* **TO-DO ITEM**: Transcribe the source text of every row below line for line, and leave the pictures out of your answer.
□ □ □ □ □ □ □
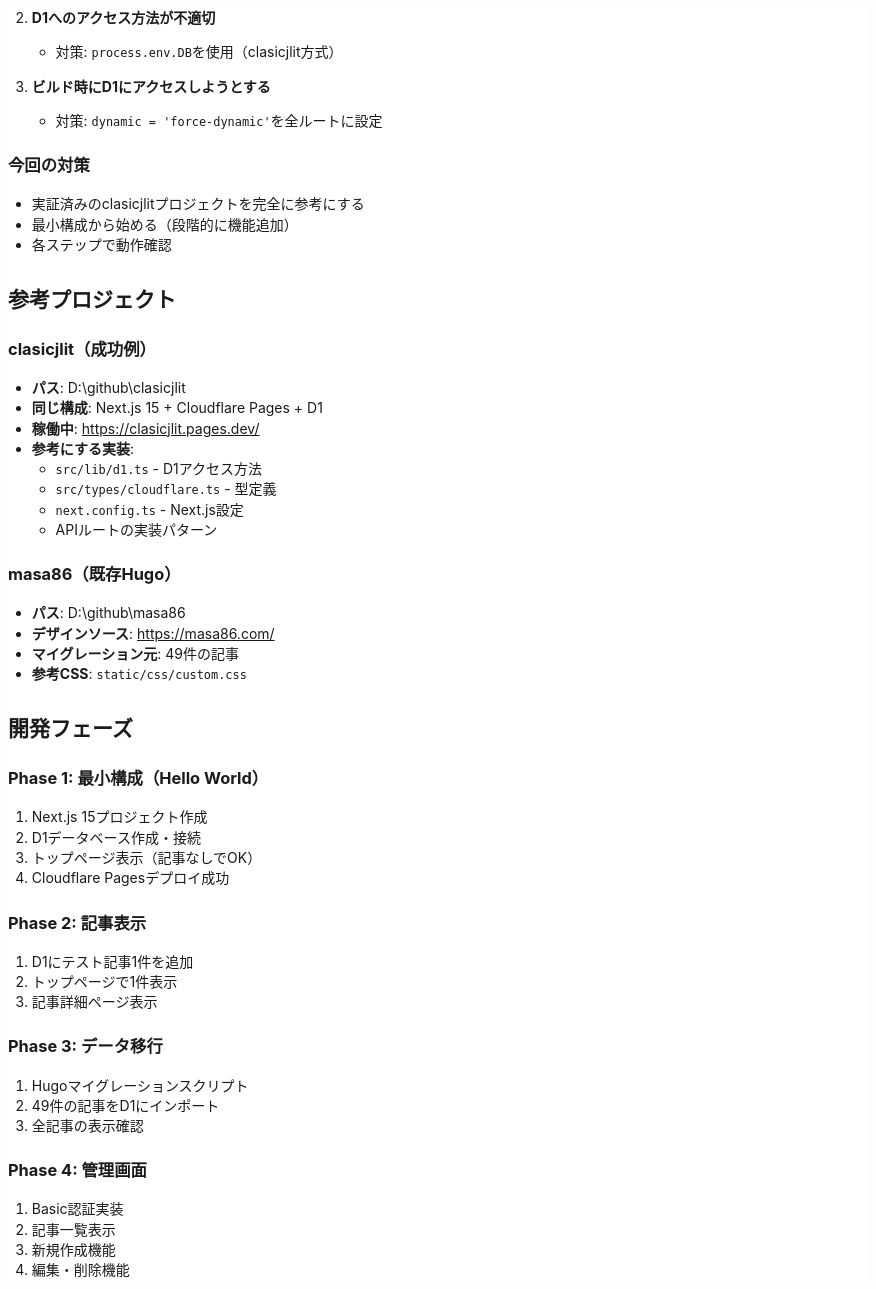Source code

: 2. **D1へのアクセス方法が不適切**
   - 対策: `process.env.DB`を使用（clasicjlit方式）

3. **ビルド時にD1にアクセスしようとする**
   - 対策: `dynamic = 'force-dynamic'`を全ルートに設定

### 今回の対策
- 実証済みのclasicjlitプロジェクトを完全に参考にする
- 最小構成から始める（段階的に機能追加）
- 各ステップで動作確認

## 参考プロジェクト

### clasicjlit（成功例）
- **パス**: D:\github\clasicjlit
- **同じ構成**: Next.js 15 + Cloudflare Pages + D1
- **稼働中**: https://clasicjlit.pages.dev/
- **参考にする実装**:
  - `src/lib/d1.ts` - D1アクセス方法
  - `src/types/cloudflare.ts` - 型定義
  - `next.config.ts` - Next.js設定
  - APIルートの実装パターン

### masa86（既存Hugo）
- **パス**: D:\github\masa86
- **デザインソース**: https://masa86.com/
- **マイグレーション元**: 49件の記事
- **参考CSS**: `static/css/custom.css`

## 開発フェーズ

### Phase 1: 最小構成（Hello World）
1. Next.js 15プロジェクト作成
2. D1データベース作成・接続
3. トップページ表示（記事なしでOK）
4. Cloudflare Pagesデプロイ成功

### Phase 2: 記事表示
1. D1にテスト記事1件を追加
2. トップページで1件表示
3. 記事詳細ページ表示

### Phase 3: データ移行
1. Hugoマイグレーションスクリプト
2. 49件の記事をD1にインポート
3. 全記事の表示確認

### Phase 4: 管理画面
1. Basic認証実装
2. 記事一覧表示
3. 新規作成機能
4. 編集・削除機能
□ □ □ □ □ □ □
* **ANSWER SPACE**:
Source code

: 2. **D1へのアクセス方法が不適切**
   - 対策: `process.env.DB`を使用（clasicjlit方式）

3. **ビルド時にD1にアクセスしようとする**
   - 対策: `dynamic = 'force-dynamic'`を全ルートに設定

### 今回の対策
- 実証済みのclasicjlitプロジェクトを完全に参考にする
- 最小構成から始める（段階的に機能追加）
- 各ステップで動作確認

## 参考プロジェクト

### clasicjlit（成功例）
- **パス**: D:\github\clasicjlit
- **同じ構成**: Next.js 15 + Cloudflare Pages + D1
- **稼働中**: https://clasicjlit.pages.dev/
- **参考にする実装**:
  - `src/lib/d1.ts` - D1アクセス方法
  - `src/types/cloudflare.ts` - 型定義
  - `next.config.ts` - Next.js設定
  - APIルートの実装パターン

### masa86（既存Hugo）
- **パス**: D:\github\masa86
- **デザインソース**: https://masa86.com/
- **マイグレーション元**: 49件の記事
- **参考CSS**: `static/css/custom.css`

## 開発フェーズ

### Phase 1: 最小構成（Hello World）
1. Next.js 15プロジェクト作成
2. D1データベース作成・接続
3. トップページ表示（記事なしでOK）
4. Cloudflare Pagesデプロイ成功

### Phase 2: 記事表示
1. D1にテスト記事1件を追加
2. トップページで1件表示
3. 記事詳細ページ表示

### Phase 3: データ移行
1. Hugoマイグレーションスクリプト
2. 49件の記事をD1にインポート
3. 全記事の表示確認

### Phase 4: 管理画面
1. Basic認証実装
2. 記事一覧表示
3. 新規作成機能
4. 編集・削除機能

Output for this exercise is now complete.